Randomized controlled trial of a gluten-free diet in patients with schizophrenia positive for antigliadin antibodies (AGA IgG): a pilot feasibility study
J Psychiatry Neurosci. 2019 Mar 27 ;44(3):1-9. Epub 2019 Mar 27. PMID: 30938127
Deanna L. Kelly
Background: Approximately one-third of people with schizophrenia have elevated levels of anti-gliadin antibodies of the immunoglobulin G type (AGA IgG)— a higher rate than seen in healthy controls. We performed the first double-blind clinical trial of gluten-free versus gluten-containing diets in a subset of patients with schizophrenia who were positive for AGA IgG.
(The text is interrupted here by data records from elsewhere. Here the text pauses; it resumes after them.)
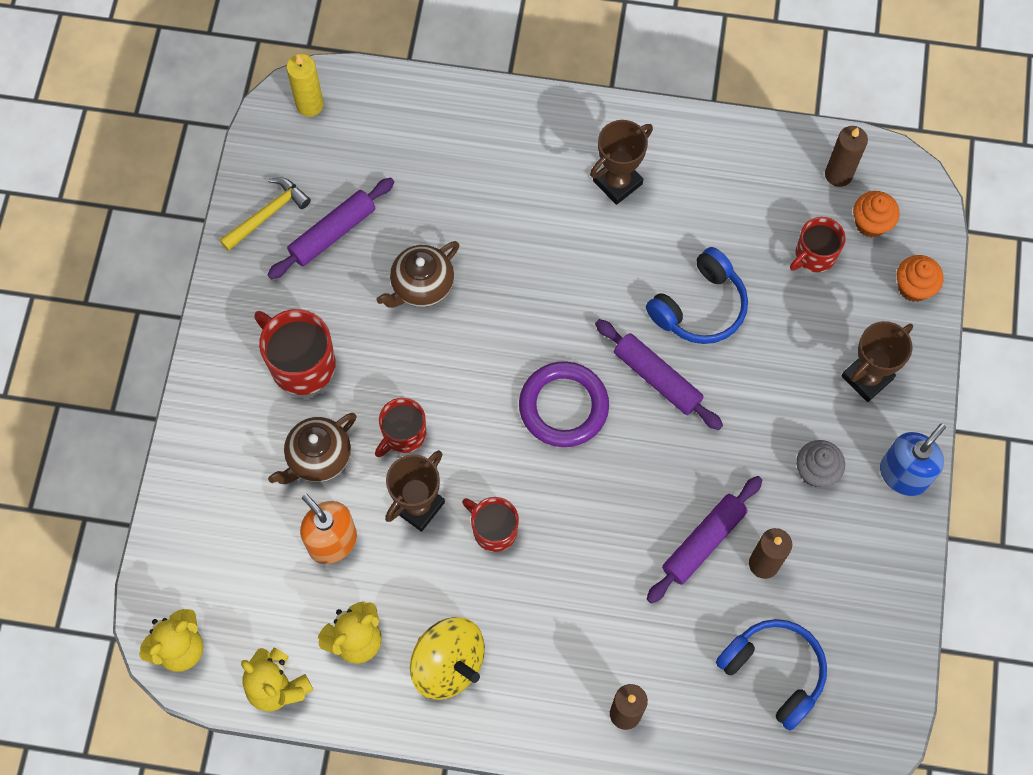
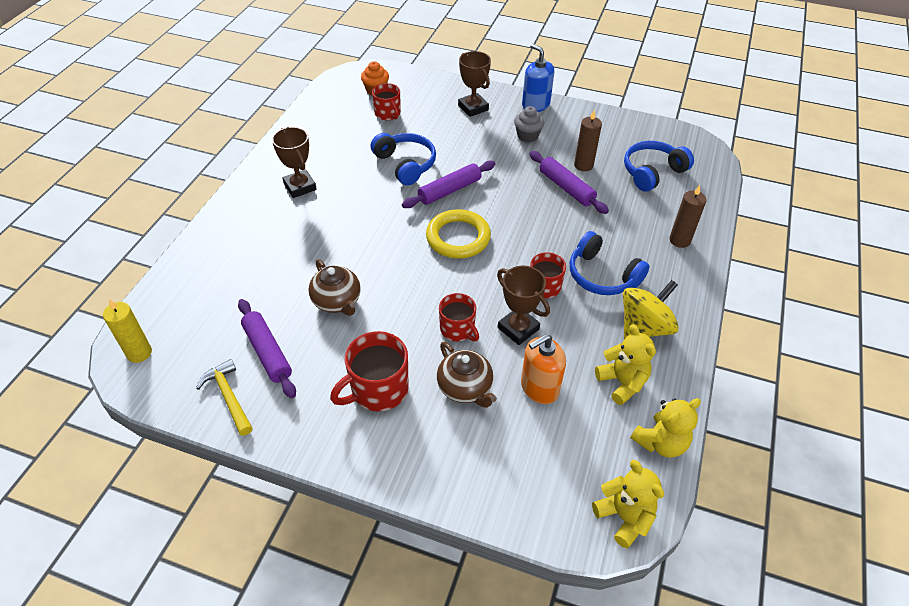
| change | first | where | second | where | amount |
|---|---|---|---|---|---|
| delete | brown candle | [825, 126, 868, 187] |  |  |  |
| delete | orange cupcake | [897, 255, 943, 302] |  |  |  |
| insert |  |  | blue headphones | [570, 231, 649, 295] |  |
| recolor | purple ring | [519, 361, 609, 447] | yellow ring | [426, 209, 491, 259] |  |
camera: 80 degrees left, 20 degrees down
Methods: In this pilot feasibility study, 16 participants with schizophrenia or schizoaffective disorder who had elevated AGA IgG (≥ 20 U) but were negative for celiac disease were admitted to an inpatient unit for a 5-week trial. All participants received standardized gluten-free meals and were randomized in a double-blind fashion to receive a shake containing 10 g of gluten flour or 10 g of rice flour each day. Participantswere rated for psychiatric, cognitive and gastrointestinal symptoms at baseline and endpoint.
Results: Of the 16 participants, 14 completed the 5-week trial (2 discontinued early for administrative reasons). Compared with participants on the gluten-containing diet, participants on the gluten-free diet showed improvement on the Clinical Global Impressions scale (Cohen d =–0.75) and in negative symptoms (Cohen d = –0.53). We noted no improvement in positive or global cognitive symptoms, but did observe an improvement in attention favouring the gluten-free diet (Cohen d = 0.60). Robust improvements in gastrointestinal adverse effects occurred in the gluten-free group relative to the glutencontaining group. Adverse effects were similar between groups.
Limitations: This study was limited by its small sample size; larger studies are needed.
Conclusion: This feasibility study suggests that removal of gluten from the diet is associated with improvement in psychiatric and gastrointestinal symptoms in people with schizophrenia or schizoaffective disorder.